(M. Evangelisti) – Cinque gol realizzati, e va bene. Zero subiti e va anche meglio. A Trigoria guardano spauriti il calendario e si rendono conto a poco a poco della sottile linea rossa che unisce due campionati divisi da sei anni, questo che stiamo vivendo, quello 2007-08 con Luciano Spalletti in panchina chiuso con il secondo posto in classifica. Medesima struttura iniziale, partenza in trasferta, tre partite in cui si potevano mettere in preventivo altrettante vittorie – qui manca il viaggio a Parma, in programma tra due lunedì (…).

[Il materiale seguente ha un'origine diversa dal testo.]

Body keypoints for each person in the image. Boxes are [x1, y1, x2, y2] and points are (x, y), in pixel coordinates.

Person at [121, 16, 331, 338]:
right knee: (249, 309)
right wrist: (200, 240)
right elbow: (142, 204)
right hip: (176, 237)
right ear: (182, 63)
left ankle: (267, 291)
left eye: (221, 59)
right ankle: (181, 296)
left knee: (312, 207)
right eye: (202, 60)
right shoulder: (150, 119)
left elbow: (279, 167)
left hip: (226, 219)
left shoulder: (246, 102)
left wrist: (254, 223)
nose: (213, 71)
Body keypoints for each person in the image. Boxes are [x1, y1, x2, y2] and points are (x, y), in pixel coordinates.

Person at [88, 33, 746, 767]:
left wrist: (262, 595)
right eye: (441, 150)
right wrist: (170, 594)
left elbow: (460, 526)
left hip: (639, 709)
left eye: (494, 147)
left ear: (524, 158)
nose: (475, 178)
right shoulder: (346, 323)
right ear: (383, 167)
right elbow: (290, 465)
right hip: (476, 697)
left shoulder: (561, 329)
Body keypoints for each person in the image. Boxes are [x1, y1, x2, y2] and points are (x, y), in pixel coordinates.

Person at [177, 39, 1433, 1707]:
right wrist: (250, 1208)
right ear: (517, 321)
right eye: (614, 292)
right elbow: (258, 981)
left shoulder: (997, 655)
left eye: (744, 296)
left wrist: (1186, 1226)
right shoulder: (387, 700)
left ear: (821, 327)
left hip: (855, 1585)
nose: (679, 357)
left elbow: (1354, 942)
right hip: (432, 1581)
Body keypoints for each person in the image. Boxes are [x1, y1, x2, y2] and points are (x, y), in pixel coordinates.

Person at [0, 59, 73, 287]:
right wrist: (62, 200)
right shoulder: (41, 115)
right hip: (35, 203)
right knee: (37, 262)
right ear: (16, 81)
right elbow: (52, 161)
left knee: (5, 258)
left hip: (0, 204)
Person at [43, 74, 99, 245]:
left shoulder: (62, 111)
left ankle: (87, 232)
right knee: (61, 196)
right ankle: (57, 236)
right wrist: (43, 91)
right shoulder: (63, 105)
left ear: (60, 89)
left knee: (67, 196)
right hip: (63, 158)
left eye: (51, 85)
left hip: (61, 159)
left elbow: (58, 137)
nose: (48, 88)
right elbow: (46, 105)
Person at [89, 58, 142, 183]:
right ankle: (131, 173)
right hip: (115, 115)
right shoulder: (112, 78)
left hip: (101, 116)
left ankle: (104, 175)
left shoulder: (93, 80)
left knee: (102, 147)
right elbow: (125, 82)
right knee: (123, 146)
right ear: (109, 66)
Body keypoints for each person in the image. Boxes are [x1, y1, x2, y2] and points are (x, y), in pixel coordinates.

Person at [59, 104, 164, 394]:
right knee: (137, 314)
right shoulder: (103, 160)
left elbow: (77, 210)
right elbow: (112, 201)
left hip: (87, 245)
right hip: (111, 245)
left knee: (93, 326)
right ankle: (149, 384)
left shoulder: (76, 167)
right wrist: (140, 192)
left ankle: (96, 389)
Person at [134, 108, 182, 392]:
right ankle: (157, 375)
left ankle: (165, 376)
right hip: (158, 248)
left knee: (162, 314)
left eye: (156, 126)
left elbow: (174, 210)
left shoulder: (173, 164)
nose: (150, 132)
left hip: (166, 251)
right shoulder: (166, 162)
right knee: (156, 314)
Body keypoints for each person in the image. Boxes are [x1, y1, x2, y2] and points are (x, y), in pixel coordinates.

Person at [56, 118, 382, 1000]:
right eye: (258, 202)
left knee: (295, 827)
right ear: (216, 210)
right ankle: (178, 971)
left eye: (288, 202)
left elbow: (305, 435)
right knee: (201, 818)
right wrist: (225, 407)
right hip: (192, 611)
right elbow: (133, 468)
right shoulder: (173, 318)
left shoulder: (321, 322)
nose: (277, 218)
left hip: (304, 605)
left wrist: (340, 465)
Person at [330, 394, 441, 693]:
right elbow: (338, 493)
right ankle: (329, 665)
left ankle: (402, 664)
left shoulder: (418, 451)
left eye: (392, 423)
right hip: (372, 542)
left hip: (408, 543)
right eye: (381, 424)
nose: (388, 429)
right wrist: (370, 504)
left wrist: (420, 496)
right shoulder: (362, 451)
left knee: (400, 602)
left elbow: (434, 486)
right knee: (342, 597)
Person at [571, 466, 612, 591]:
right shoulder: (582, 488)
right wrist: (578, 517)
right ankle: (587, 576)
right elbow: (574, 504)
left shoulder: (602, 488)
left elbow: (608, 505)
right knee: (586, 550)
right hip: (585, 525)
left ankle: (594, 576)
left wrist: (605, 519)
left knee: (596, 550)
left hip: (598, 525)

EFFETTI – (…) Pensiamo ai punti di contatto tra questa stagione e quella, analogie in mezzo alle quali si possono rintracciare le cause. Identici risultati nelle prime due partite. Un rendimento mai ripetuto fino a ieri: cinque urrà, zero tristezze cioè zero gol incassati. C’era un portiere stabile, all’epoca: Doniéber Alexander Marangon, chiamatelo pure Doni. L’ultima volta in cui la difesa della Roma poteva anche dormire sonni tranquilli, tanto qualcuno rimediava. L’anno successivo a Doni cominciò a scricchiolare il ginocchio e nessuno dormiva più. Dopo di lui, tra i pali della Roma ha preso a ruotare un gorgo di nomi più vorticoso della girandola d’attacco di Garcia: Julio Sergio, Lobont, Goicoechea, Stekelenburg. L’onda del cambiamento si è placata solo adesso, con l’arrivo di Morgan De Sanctis. Sul quale sono state raccontate diverse storie piccanti. Che non ha la personalità per reggere Napoli, quindi neppure Roma. Che non si fa ascoltare dalla difesa. Che è vecchio.
DIMENTICARE – Un ragazzo non è. Ha 36 anni. Ma si sa, le giovinezze dei portieri sono più di due. Per quanto riguarda la personalità, basti dire che lo hanno preso apposta. Non è un infallibile e del resto gli infallibili sono pochi e rari. (…)
La difesa lo ascolta. E’ costretta a farlo. L’unico modo di sfuggire al suo ininterrotto predicare è andarsene. Lo sentono anche in attacco. Quantomeno in allenamento, e i mal di testa ricorrenti del tecnico specializzato Guido Nanni sono un effetto collaterale. Durante le partite con il fracasso dello stadio è dura che la sua voce arrivi a cento metri di distanza. Ma chi sta lì nei paraggi dell’area lo sente. Detta istruzioni, chiama la palla, suggerisce movimenti, lancia invettive. Il silenzio di tomba che fluiva da Stekelenburg al confronto era inquietante.